TASK PROMPT
Reproduce all the data exactly, without pictures.
======== THE RECORDS ========
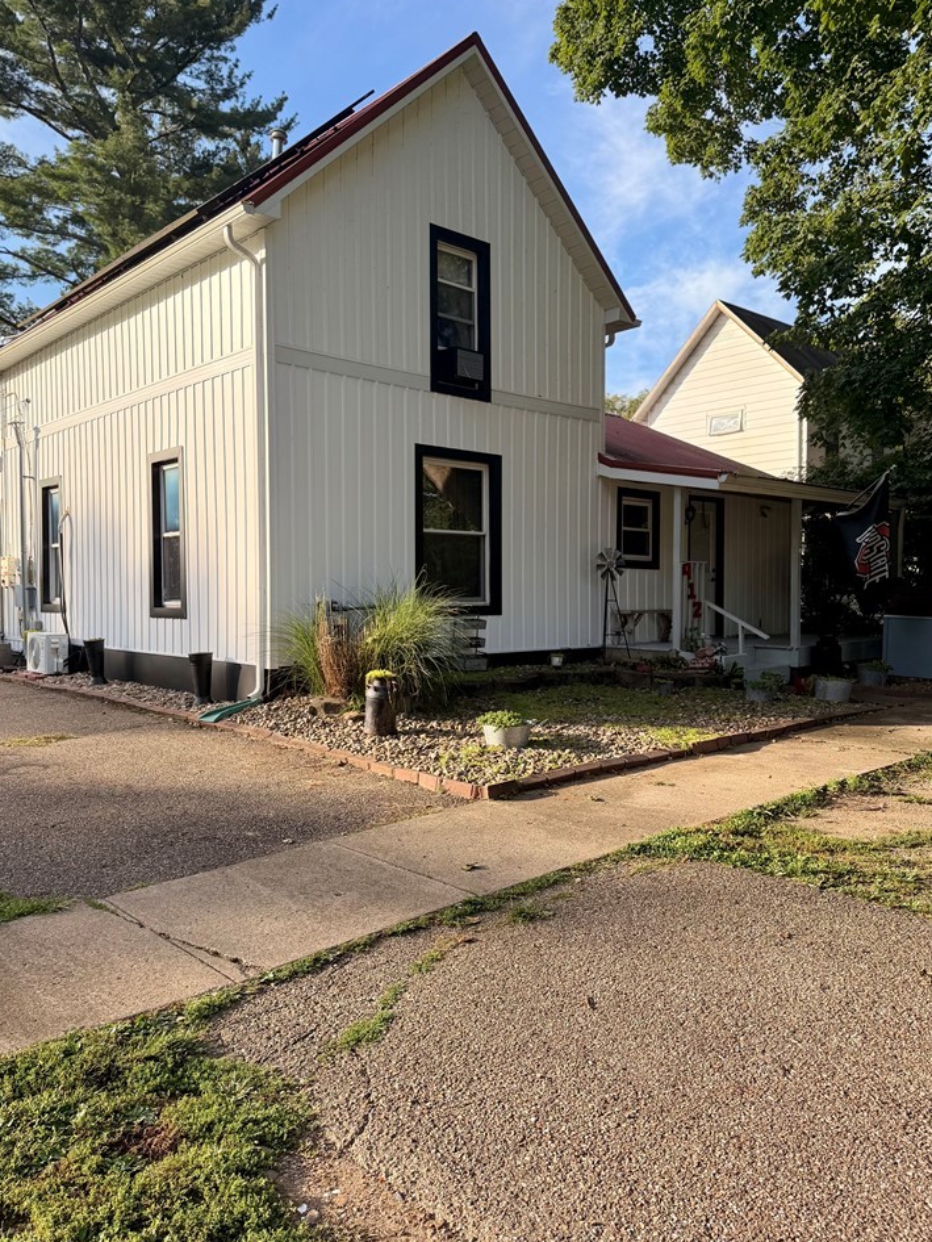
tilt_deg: -1.8
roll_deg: -1.3
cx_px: 443
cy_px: 614
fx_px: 933
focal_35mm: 26
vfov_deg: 67.3
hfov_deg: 53.1
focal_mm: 6.76
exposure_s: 1/2169
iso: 100
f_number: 1.78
========
WRITTEN SOLUTION
tilt_deg: -1.8
roll_deg: -1.3
cx_px: 443
cy_px: 614
fx_px: 933
focal_35mm: 26
vfov_deg: 67.3
hfov_deg: 53.1
focal_mm: 6.76
exposure_s: 1/2169
iso: 100
f_number: 1.78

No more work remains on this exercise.